Article ID Journal Published Year Pages File Type
3993703 The Lancet Oncology 2015 4 Pages PDF
Abstract

SummaryThe ontogenetic theory of locoregional cancer spread regards cancer as a clinical manifestation of the pathological reactivation and maintenance of the sequential developmental programmes that previously controlled the stepwise embryological morphogenesis of the tissue from which the cancer originated. In the state of morphostasis that characterises adult organisms, these programmes are silenced. During malignant progression, these programmes run in retrograde sequence, which leads to cancer infiltration of ever larger tissue areas. However, because the reactivated morphogenetic programmes need topologically defined tissue domains—morphogenetic fields—to provide positional information for their interpretation, local tumour propagation is confined to permissive compartments (topographically defined tissue domains where malignant cells can survive, migrate, and proliferate), which are determined by the state of malignant progression.

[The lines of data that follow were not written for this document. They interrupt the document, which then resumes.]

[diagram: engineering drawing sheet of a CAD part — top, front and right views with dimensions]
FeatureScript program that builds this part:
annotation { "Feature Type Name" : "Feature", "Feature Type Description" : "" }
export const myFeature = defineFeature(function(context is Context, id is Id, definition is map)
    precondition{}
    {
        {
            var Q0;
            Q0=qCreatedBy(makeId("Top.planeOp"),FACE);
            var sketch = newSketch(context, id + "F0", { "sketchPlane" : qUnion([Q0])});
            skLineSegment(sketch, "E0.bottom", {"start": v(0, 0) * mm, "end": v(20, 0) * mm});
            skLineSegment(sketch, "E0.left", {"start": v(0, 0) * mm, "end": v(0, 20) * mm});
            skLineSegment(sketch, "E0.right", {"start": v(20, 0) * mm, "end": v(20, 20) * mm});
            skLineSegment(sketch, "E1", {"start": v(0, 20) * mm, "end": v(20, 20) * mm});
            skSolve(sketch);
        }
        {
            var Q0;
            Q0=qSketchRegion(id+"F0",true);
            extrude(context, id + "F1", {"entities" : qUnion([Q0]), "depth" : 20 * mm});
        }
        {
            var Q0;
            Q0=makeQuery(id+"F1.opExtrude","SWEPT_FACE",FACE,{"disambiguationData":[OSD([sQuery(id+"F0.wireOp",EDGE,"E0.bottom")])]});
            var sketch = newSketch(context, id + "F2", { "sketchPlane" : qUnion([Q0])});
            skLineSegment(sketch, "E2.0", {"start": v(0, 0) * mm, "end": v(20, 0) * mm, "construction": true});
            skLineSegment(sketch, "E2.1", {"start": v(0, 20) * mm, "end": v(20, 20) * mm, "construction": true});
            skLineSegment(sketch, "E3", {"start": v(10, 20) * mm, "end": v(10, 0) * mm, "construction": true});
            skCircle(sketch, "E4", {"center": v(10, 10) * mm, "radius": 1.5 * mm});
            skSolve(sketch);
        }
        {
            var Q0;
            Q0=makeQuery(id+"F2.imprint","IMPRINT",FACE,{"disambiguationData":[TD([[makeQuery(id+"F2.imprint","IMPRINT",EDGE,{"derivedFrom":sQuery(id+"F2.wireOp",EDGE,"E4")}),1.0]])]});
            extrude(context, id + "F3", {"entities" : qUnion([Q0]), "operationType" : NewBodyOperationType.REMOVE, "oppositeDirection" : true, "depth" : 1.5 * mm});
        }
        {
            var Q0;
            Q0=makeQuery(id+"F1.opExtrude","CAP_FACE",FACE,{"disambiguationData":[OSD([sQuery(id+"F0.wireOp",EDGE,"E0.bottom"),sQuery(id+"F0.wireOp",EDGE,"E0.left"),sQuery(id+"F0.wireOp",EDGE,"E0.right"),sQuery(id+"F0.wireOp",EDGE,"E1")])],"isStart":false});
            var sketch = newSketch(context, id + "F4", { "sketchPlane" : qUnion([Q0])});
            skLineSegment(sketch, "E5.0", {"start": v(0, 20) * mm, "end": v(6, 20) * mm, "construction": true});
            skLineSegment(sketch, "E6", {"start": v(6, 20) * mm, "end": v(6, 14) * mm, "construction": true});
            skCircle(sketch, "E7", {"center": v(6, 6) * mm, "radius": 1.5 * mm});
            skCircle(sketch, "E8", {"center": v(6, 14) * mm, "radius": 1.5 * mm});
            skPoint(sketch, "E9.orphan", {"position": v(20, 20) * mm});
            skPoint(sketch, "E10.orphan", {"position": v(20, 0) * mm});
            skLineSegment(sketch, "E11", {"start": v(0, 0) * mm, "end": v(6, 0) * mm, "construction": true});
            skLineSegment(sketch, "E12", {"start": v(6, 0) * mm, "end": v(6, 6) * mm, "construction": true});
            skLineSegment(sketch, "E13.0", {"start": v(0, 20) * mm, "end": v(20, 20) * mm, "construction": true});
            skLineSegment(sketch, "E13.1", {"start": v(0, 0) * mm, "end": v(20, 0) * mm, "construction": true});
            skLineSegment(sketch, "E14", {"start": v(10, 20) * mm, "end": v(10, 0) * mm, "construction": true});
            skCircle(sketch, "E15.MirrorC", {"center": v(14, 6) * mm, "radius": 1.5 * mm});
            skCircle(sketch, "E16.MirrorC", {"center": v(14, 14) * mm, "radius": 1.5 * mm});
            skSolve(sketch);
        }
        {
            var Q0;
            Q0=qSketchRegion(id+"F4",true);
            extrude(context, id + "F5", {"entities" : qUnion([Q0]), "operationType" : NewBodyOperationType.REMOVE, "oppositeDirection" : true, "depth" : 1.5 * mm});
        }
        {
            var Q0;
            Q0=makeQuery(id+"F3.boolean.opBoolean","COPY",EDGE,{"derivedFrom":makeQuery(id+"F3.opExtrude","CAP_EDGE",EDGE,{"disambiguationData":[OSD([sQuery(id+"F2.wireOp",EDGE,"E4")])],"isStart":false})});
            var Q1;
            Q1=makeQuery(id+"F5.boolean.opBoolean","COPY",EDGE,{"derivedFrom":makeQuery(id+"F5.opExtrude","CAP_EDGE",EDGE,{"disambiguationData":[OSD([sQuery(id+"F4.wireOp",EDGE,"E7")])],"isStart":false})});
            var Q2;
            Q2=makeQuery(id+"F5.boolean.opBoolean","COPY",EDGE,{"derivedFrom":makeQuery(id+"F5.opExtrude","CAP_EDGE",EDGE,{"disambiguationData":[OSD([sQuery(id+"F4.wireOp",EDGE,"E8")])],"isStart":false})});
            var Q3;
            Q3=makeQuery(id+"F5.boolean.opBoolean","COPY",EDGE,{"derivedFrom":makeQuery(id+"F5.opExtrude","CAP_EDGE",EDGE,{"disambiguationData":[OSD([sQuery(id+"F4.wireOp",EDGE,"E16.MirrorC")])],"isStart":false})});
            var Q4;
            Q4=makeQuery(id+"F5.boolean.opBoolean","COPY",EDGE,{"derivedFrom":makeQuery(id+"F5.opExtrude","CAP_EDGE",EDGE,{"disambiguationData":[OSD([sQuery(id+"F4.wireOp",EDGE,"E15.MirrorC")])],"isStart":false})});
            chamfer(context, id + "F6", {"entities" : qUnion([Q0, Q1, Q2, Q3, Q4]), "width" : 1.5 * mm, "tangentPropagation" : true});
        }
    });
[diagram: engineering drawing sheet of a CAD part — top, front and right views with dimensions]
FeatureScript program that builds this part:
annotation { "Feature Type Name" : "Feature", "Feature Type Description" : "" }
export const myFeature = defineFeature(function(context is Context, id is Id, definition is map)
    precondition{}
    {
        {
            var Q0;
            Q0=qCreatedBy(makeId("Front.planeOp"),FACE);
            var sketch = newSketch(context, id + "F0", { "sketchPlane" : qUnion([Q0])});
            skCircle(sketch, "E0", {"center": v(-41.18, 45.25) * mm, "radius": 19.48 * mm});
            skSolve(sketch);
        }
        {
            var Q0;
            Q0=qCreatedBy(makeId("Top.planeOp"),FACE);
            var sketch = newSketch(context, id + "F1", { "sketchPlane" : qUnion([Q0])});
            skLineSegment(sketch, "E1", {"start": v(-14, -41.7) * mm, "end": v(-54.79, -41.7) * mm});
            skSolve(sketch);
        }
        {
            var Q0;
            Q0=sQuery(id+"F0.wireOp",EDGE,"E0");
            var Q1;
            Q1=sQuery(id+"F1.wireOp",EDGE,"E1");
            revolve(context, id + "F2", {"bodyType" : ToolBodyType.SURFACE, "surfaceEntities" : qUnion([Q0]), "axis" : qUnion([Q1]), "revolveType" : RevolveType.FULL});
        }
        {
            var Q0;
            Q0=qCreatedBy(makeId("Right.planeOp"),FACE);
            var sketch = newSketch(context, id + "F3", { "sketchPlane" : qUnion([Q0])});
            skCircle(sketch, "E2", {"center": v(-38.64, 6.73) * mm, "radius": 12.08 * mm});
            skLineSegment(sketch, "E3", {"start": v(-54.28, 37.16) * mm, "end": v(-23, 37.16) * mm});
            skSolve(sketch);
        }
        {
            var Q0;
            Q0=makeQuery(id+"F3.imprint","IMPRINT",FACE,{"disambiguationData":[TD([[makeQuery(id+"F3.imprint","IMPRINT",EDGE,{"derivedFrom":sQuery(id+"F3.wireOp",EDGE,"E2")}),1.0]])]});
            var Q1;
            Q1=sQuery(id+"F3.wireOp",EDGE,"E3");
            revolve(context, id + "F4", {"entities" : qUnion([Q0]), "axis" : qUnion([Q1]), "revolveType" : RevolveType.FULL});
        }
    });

The tissue at risk of local tumour spread, the cancer field, is the mature tissue derived from the corresponding morphogenetic field in the embryo, which is labelled with the respective positional information. The theory can be tested morphologically and clinically for all tumours. Verification of this theory would offer substantial potential to improve prognostic assessment and surgical treatment. Identification of the complementary positional information for tumour cells in different ontogenetic stages, and their associated cancer fields, could be a molecular research strategy to further test the theory.